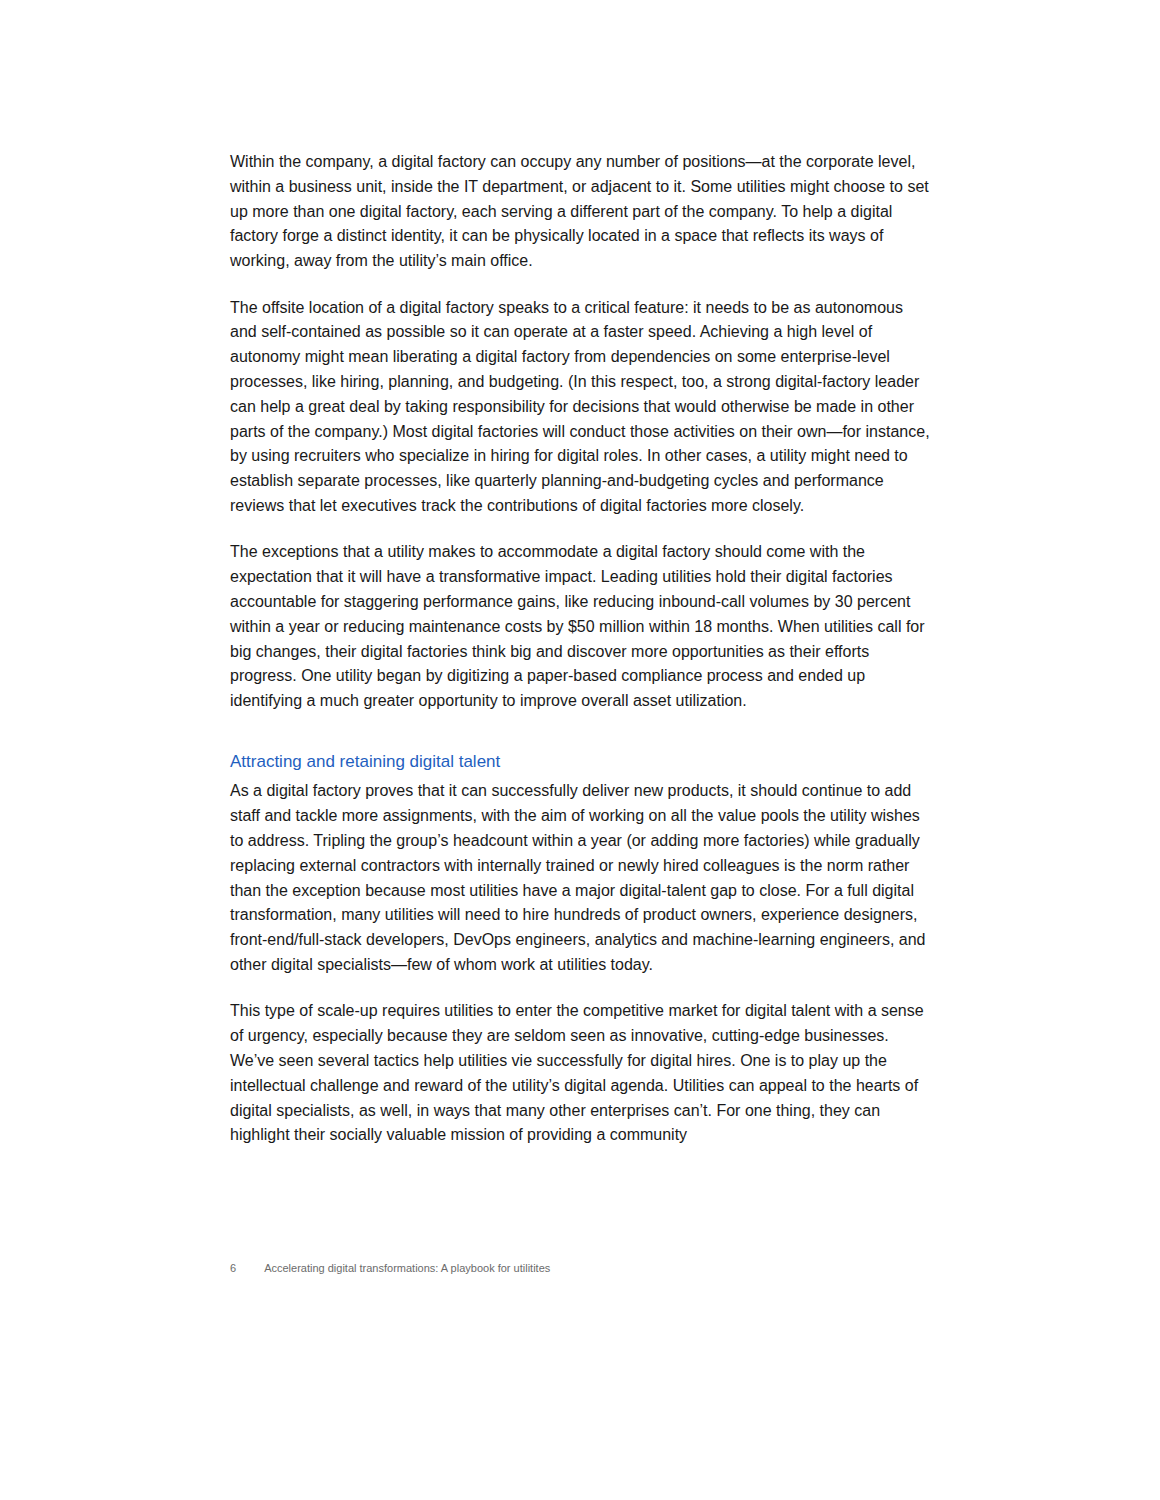Within the company, a digital factory can occupy any number of positions—at the corporate level, within a business unit, inside the IT department, or adjacent to it. Some utilities might choose to set up more than one digital factory, each serving a different part of the company. To help a digital factory forge a distinct identity, it can be physically located in a space that reflects its ways of working, away from the utility’s main office.
The offsite location of a digital factory speaks to a critical feature: it needs to be as autonomous and self-contained as possible so it can operate at a faster speed. Achieving a high level of autonomy might mean liberating a digital factory from dependencies on some enterprise-level processes, like hiring, planning, and budgeting. (In this respect, too, a strong digital-factory leader can help a great deal by taking responsibility for decisions that would otherwise be made in other parts of the company.) Most digital factories will conduct those activities on their own—for instance, by using recruiters who specialize in hiring for digital roles. In other cases, a utility might need to establish separate processes, like quarterly planning-and-budgeting cycles and performance reviews that let executives track the contributions of digital factories more closely.
The exceptions that a utility makes to accommodate a digital factory should come with the expectation that it will have a transformative impact. Leading utilities hold their digital factories accountable for staggering performance gains, like reducing inbound-call volumes by 30 percent within a year or reducing maintenance costs by $50 million within 18 months. When utilities call for big changes, their digital factories think big and discover more opportunities as their efforts progress. One utility began by digitizing a paper-based compliance process and ended up identifying a much greater opportunity to improve overall asset utilization.
Attracting and retaining digital talent
As a digital factory proves that it can successfully deliver new products, it should continue to add staff and tackle more assignments, with the aim of working on all the value pools the utility wishes to address. Tripling the group’s headcount within a year (or adding more factories) while gradually replacing external contractors with internally trained or newly hired colleagues is the norm rather than the exception because most utilities have a major digital-talent gap to close. For a full digital transformation, many utilities will need to hire hundreds of product owners, experience designers, front-end/full-stack developers, DevOps engineers, analytics and machine-learning engineers, and other digital specialists—few of whom work at utilities today.
This type of scale-up requires utilities to enter the competitive market for digital talent with a sense of urgency, especially because they are seldom seen as innovative, cutting-edge businesses. We’ve seen several tactics help utilities vie successfully for digital hires. One is to play up the intellectual challenge and reward of the utility’s digital agenda. Utilities can appeal to the hearts of digital specialists, as well, in ways that many other enterprises can’t. For one thing, they can highlight their socially valuable mission of providing a community
6 Accelerating digital transformations: A playbook for utilitites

▬▬▬

Your instructions
Write the listing above out again exactly, but not the images it holds.

Exercise response
Within the company, a digital factory can occupy any number of positions—at the corporate level, within a business unit, inside the IT department, or adjacent to it. Some utilities might choose to set up more than one digital factory, each serving a different part of the company. To help a digital factory forge a distinct identity, it can be physically located in a space that reflects its ways of working, away from the utility’s main office.
The offsite location of a digital factory speaks to a critical feature: it needs to be as autonomous and self-contained as possible so it can operate at a faster speed. Achieving a high level of autonomy might mean liberating a digital factory from dependencies on some enterprise-level processes, like hiring, planning, and budgeting. (In this respect, too, a strong digital-factory leader can help a great deal by taking responsibility for decisions that would otherwise be made in other parts of the company.) Most digital factories will conduct those activities on their own—for instance, by using recruiters who specialize in hiring for digital roles. In other cases, a utility might need to establish separate processes, like quarterly planning-and-budgeting cycles and performance reviews that let executives track the contributions of digital factories more closely.
The exceptions that a utility makes to accommodate a digital factory should come with the expectation that it will have a transformative impact. Leading utilities hold their digital factories accountable for staggering performance gains, like reducing inbound-call volumes by 30 percent within a year or reducing maintenance costs by $50 million within 18 months. When utilities call for big changes, their digital factories think big and discover more opportunities as their efforts progress. One utility began by digitizing a paper-based compliance process and ended up identifying a much greater opportunity to improve overall asset utilization.
Attracting and retaining digital talent
As a digital factory proves that it can successfully deliver new products, it should continue to add staff and tackle more assignments, with the aim of working on all the value pools the utility wishes to address. Tripling the group’s headcount within a year (or adding more factories) while gradually replacing external contractors with internally trained or newly hired colleagues is the norm rather than the exception because most utilities have a major digital-talent gap to close. For a full digital transformation, many utilities will need to hire hundreds of product owners, experience designers, front-end/full-stack developers, DevOps engineers, analytics and machine-learning engineers, and other digital specialists—few of whom work at utilities today.
This type of scale-up requires utilities to enter the competitive market for digital talent with a sense of urgency, especially because they are seldom seen as innovative, cutting-edge businesses. We’ve seen several tactics help utilities vie successfully for digital hires. One is to play up the intellectual challenge and reward of the utility’s digital agenda. Utilities can appeal to the hearts of digital specialists, as well, in ways that many other enterprises can’t. For one thing, they can highlight their socially valuable mission of providing a community
6 Accelerating digital transformations: A playbook for utilitites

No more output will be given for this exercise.